Suddenly you’re seeing what it is these parents must think about and just how deep their fear goes. They don’t believe outsiders will help, so they remain quiet when asked what happened during the latest tragedy. They all gather on a hill with their cellphones out, praying to get enough reception to contact their husbands and families that they count on to keep the cartel off their backs where “taxes” are concerned. And the way they tell their children to be quiet so they can hear what’s happening in the distance is heartbreaking. The latter appears like a game to guess whose field a cow or owl resides, but it’s really an exercise in keeping ears open to hear the cartel’s SUVs on the road or distant gunshots.
To flashforward a few years and see Ana and her friends a little bit older only has us holding our breath more because of how that time inevitably breeds complacency and rebellion with additional hormones and desires. Mothers yelling at them isn’t enough anymore when they want to have fun, get dressed up, and wear make-up. New possibilities arriving in the form of increased healthcare and doctors is simultaneously a positive because of the lives it will save and a negative because of the potential it brings. Look at the ability to repair Maria’s mouth as an example. Will it help her self-esteem and standard of living? Of course. It also unfortunately puts her life in greater danger without the experience Ana and Paula have learned to survive.

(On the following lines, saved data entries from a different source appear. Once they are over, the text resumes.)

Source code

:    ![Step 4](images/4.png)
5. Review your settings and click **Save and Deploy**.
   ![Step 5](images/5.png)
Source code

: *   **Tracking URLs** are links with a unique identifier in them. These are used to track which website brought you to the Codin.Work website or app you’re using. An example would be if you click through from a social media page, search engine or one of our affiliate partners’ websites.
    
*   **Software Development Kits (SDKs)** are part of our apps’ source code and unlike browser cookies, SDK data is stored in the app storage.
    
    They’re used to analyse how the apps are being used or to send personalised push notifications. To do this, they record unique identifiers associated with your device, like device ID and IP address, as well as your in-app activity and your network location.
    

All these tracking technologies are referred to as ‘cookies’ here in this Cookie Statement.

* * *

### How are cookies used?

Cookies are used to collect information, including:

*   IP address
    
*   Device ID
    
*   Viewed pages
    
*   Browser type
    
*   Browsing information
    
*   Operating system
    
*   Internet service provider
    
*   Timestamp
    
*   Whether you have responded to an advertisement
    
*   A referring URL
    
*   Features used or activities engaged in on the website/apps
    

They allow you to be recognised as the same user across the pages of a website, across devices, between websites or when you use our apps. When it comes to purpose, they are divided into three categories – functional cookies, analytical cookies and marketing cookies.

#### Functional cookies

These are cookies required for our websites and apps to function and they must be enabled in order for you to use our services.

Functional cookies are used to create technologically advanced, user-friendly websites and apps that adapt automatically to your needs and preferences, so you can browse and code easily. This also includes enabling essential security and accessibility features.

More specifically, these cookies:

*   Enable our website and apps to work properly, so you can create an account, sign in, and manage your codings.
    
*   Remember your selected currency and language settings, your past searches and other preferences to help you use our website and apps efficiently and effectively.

Ana begins to flirt with Maria’s brother (José Estrada’s Margarito). Paula has a crush on their new teacher Mr. Leonardo (Memo Villegas). And that pair alongside Maria start to stay out later and go places where they can be seen as young women rather than shy kids passing as boys. The stakes are therefore raised exponentially as we await the fallout we know must be coming. Huezo effectively keeps the film a slice of life drama in a way that guarantees personal nightmare simply because it has thus far eluded them. Will it arrive via pesticides dropped by helicopters upon the town’s residents, the murder of a parent protecting their child from harm at gunpoint, or one of the girls not hiding quick enough? Escape is rarely unscathed.
Prayers for the Stolen hits limited release and Netflix on November 17.